One-issue voters have always seemed like cranks to me. It's natural enough to have priorities, but who thinks one of them is more important than all the other political issues combined?
This presidential election, though, is different. A reasonable person could vote on the basis of future Supreme Court nominations alone -- because on almost everything else that matters, the differences between the candidates are going to be vanishingly small when put into practice.
Start with some obvious truths that no one is much mentioning in the news media's frenzied effort to generate excitement. Because the election is going to be close, whoever wins will have little or no mandate to act definitively. The House and Senate will probably be split, meaning that either Barack Obama or Mitt Romney will have to govern in the center. Partisans on either side will tell you that the policy differences are legion, which is true. It's just that presidents don't get to implement the majority of their most important domestic policies without Congress, and Congress is not going to back either side in making radical changes.
Both candidates want to lower the deficit, but neither controls the economic cycle, which will either generate millions more jobs and higher tax revenues, or won't.
On foreign policy, as the lackluster final debate revealed, there is essentially no daylight between the candidates. It won't be in either president's interests for the United States to be dragged into a Middle Eastern war, or to take a soft line on China's monetary policy.
But wait, you say, surely the two men have radically different personalities, and divergent approaches to government. Their personalities differ, of course, and Obama may trust government a shade more than Romney. But let's be honest: These are two highly pragmatic, highly intelligent, highly competitive, very tall men. Each has had a special aura around him at least since his student days. They both went to elite private high schools, fancy colleges and then graduate school at Harvard.
There is a reason that the word "pragmatist" has been attached to each of them for many years. Obama supporters accuse Romney of having no fixed beliefs, but of course pragmatism embraces that stance as open-mindedness. Romney backers say Obama is actually a leftist who thinks government can do a better job of building wealth than private industry. But Obama is no leftist -- just ask the leftists who are sorely disappointed by his centrist presidency.

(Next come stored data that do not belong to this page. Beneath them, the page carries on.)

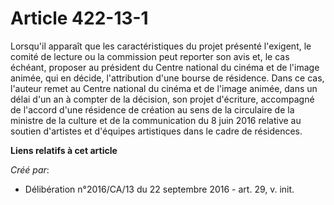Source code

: # Article 422-13-1

Lorsqu'il apparaît que les caractéristiques du projet présenté  l'exigent, le comité de lecture ou la commission peut
reporter son avis  et, le cas échéant, proposer au président du Centre national du cinéma  et de l'image animée, qui en
décide, l'attribution d'une bourse de  résidence. Dans ce cas, l'auteur remet au Centre national du cinéma et  de l'image
animée, dans un délai d'un an à compter de la décision, son  projet d'écriture, accompagné de l'accord d'une résidence de
création au  sens de la circulaire de la ministre de la culture et de la  communication du 8 juin 2016 relative au soutien
d'artistes et d'équipes  artistiques dans le cadre de résidences.

**Liens relatifs à cet article**

_Créé par_:

  - Délibération n°2016/CA/13 du 22 septembre 2016 - art. 29, v. init.
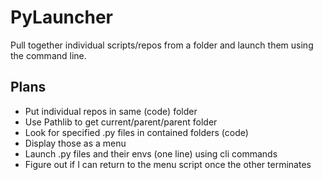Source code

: # PyLauncher

Pull together individual scripts/repos from a folder and launch them using the command line.

## Plans

* Put individual repos in same (code) folder
* Use Pathlib to get current/parent/parent folder
* Look for specified .py files in contained folders (code)
* Display those as a menu
* Launch .py files and their envs (one line) using cli commands
* Figure out if I can return to the menu script once the other terminates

When it comes to Supreme Court appointees, though, the differences really are going to be stark -- and they will last for a generation. Somehow the campaigns have failed to remind us that four justices are 74 or older, meaning they will be at least 78 by the end of the term. Justice Ruth Bader Ginsburg is already 79, with Justices Antonin Scalia and Anthony Kennedy not far behind at 76 and Justice Stephen Breyer at 74. One hopes, of course, that they all live long lives, but the notion that all four will still be willing and able to serve the next four years is preposterous. Several will retire and be replaced -- and even one replacement could fundamentally change the configuration of the court.